Promise, just one follow-up. Can you just confirm, in-place for us to achieve difference and how you reconcile that with earlier, I believe you commented 60-plus percent of the leases are below street rate, please?

Yes. So our average in-place rent is about 7% above where our achieved rents are today. Now that's on average. That's just comparing your average versus what the move-in is today. So while you could still have slightly negative rents and you push tenants up. Now the one thing that we always look to is you're churning 5% of your customers every month. So a portion of that may move in at slightly lower rents. We then move our existing customers up fairly quickly. So we're probably one of the more consistent in our rate increases and how we do that, more programmatic than others.

Operator

We have a follow-up from Todd Thomas of KeyBanc Capital Markets.

Speaker 3

In terms of street rates, can you talk about those trends during the quarter by month, perhaps and into July, Scott, like you provided on the achieved rates?

Yes. Street rates are not that different in terms of year-over-year growth or where they were than our achieved rates. Achieved your difference that is which channel they came from and that type of thing or discounts offered. So fairly similar trend to our achieved rates.

Speaker 3

Okay. And then on that 63% of customers, though, that are currently paying a rate below street rate today. You said that that is higher than it has been historically. What's more typical for that metric?

We went incrementally higher. I think it was low 60s earlier this year.

Speaker 3

Okay. If you look back, though, over the last, say, 10 years, where has that been generally?

Operator

And this ends the Q&A session for today. I would now like to turn the conference back to the CEO, Joe Margolis for closing remarks.

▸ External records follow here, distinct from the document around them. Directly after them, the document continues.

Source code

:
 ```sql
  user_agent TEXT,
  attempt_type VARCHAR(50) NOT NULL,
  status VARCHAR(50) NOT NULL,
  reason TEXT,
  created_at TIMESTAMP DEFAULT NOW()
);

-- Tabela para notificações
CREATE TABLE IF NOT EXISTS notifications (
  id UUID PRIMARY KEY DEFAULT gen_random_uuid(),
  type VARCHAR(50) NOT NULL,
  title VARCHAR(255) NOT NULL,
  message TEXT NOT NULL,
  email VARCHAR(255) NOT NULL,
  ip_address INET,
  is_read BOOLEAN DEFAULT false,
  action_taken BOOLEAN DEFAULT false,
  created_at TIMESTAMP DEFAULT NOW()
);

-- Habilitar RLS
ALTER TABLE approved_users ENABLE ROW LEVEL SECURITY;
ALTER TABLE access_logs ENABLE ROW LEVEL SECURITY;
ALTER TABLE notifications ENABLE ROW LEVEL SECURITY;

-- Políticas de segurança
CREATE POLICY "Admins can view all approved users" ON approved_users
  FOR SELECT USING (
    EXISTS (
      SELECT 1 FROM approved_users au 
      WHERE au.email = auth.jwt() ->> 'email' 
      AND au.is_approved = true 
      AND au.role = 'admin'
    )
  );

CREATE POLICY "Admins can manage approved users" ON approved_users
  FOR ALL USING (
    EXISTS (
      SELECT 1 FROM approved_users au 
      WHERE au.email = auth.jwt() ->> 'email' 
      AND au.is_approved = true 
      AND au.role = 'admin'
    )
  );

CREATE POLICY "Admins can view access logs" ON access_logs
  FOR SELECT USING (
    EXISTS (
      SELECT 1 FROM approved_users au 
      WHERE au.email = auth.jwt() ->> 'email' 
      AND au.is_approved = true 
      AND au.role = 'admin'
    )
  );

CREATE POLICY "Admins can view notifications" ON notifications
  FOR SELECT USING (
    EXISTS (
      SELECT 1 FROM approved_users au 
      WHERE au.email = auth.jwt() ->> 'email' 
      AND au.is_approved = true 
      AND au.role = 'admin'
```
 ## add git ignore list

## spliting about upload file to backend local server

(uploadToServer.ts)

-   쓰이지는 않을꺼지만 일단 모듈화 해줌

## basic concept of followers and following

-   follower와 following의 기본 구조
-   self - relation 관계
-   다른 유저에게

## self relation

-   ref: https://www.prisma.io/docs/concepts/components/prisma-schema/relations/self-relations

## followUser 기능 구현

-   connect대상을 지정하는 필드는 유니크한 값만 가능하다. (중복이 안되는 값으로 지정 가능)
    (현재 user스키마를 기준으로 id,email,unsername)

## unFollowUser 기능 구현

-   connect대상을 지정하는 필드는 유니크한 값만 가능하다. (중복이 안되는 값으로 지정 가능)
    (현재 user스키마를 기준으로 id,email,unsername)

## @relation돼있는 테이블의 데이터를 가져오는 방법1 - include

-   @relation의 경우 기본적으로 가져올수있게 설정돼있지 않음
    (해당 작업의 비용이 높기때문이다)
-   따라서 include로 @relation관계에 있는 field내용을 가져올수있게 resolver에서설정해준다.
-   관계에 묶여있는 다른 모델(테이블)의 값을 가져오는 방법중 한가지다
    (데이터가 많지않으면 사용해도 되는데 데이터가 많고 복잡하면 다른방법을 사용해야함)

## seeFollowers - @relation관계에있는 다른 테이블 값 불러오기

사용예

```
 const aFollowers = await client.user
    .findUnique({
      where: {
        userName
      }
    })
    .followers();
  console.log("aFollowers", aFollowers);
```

Thank you all for your time and interest in Extra Space. If I step back and look at the company’s progress, it's truly an exciting time for us at Extra Space. Everything is functioning smoothly. The growth we are experiencing is robust, and we have several technological innovations in the pipeline that we are eager to share. Our recent employee engagement surveys show significant improvements in our scores this year, and we feel confident about our employee performance. As my kids would say, it's really impressive. Overall, it's a great time for us at Extra Space, and we are grateful for everyone’s support. Thank you.

Operator

This concludes today's conference call. Thank you all for participating. You may now disconnect and have a pleasant day.